Livestock farmers in Eastern Province have said that the government’s campaign to transform local breeds into cross-breeds has been successful.
In a mini survey carried out around different farms in Nyagatare district, it was discovered that in a farm of 30 cows about 70percent of them area cross-breeds, projecting that since the campaign’s inception in early 1995, it has registered tremendous impact on modern farming in the province.
Nyagatare district leads with the highest number of cows in the country, followed by Gatsibo and Kayonza districts in the same province.
According to veterinary officials in Eastern Province, the campaign left over 10, 000 cross-breeds in the province, leading to mass increase in milk production.
Dr. Justin Zimulinda, an official with Rwanda Agriculture Board (RAB) in Eastern Province said that the main focus of artificial insemination of local breeds, commonly known as Ankole cattle into cross and exotic cows was to increase milk production in the country.
“We are at a good level in other animals’ sources of production like meet, eggs and others. What we wanted was to increase milk production and the result has been true,” said Dr.Zimulinda.
According Dr. Zimulinda, the artificial insemination saw the number of local breeds being inseminated and produced between 50% and 75% cross breeds which increased milk production.
Before the campaign started, according to different farmers interviewed, the practice had been stuck on the culture of cattle nomadic pastoralism where massive sensitization was needed to facilitate them to switch to high milk-producing type of cows.
“I owned over 100 local breeds before the campaign. But whenever dry season came, my cows would die and reduce to even 50 in a mere one year.

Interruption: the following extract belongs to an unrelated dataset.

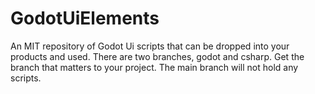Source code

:# GodotUiElements
An MIT repository of Godot Ui scripts that can be dropped into your products and used. There are two branches, godot and csharp. Get the branch that matters to your project.
The main branch will not hold any scripts.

But the campaign came and we were sensetised to switch to cross-breeds and production is now testifying,” said Ladislas Karamaga, a farmer in Rwempasha sector.
“At first we rejected the advice from Government on the fear that cross-breeds were expensive and high demanding compared local breeds…but after massive sensitization to adopt the new system of cross breeds that provided enough milk production, the journey has been successful and a big number of cross-breeds have been registered in the province.

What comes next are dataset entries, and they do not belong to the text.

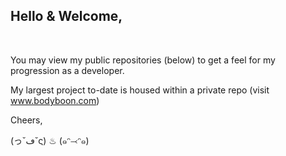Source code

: <h2>Hello & Welcome, </h2><br/>

You may view my public repositories (below) to get a feel for my progression as a developer.

My largest project to-date is housed within a private repo (visit www.bodyboon.com)

Cheers,

(っ˘ڡ˘ς) ♨ (๑ᵔ⤙ᵔ๑)<br/>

We thank government for really deep thinking for us,” said a 70-year-old cattle farmer, Calixte Rwabyoma as he points at a number of cross-breeds he owns in his farm.
Jonas Munyaburanga, a local farmer in Rwimiyaga sector testified that he had 90 local breeds that only produced 20 litres of milk a day, but after he changed them into cross-breeds, he currently supplies over 80litres of milk a day from ten local breeds.
According to Dr.Zimulinda, as a result of artificial insemination in local breeds, milk production almost tripled compared to previous years.
“Before this campaign, milk production was at around 12, 000 litres but today, over 60,000 litres of milk are supplied by farmers,” he said.
Apart from increasing milk production in the province, the campaign also helped to reduce the number of cows that needed extensive land that is scarcity in the country.
“We are grazing on a very little piece of land compared to when we owned local breeds. This is also another positive impact,” a farmer said.
During the campaign to change local breeds into cross-breeds, a number of development partners played a crucial role in the campaign. Partners in the campaign include East Africa Diary Development project (EADD), and Former Umutara Community Resources and Infrastructure Development Programme (UCRIDP/PDRCIU), among others.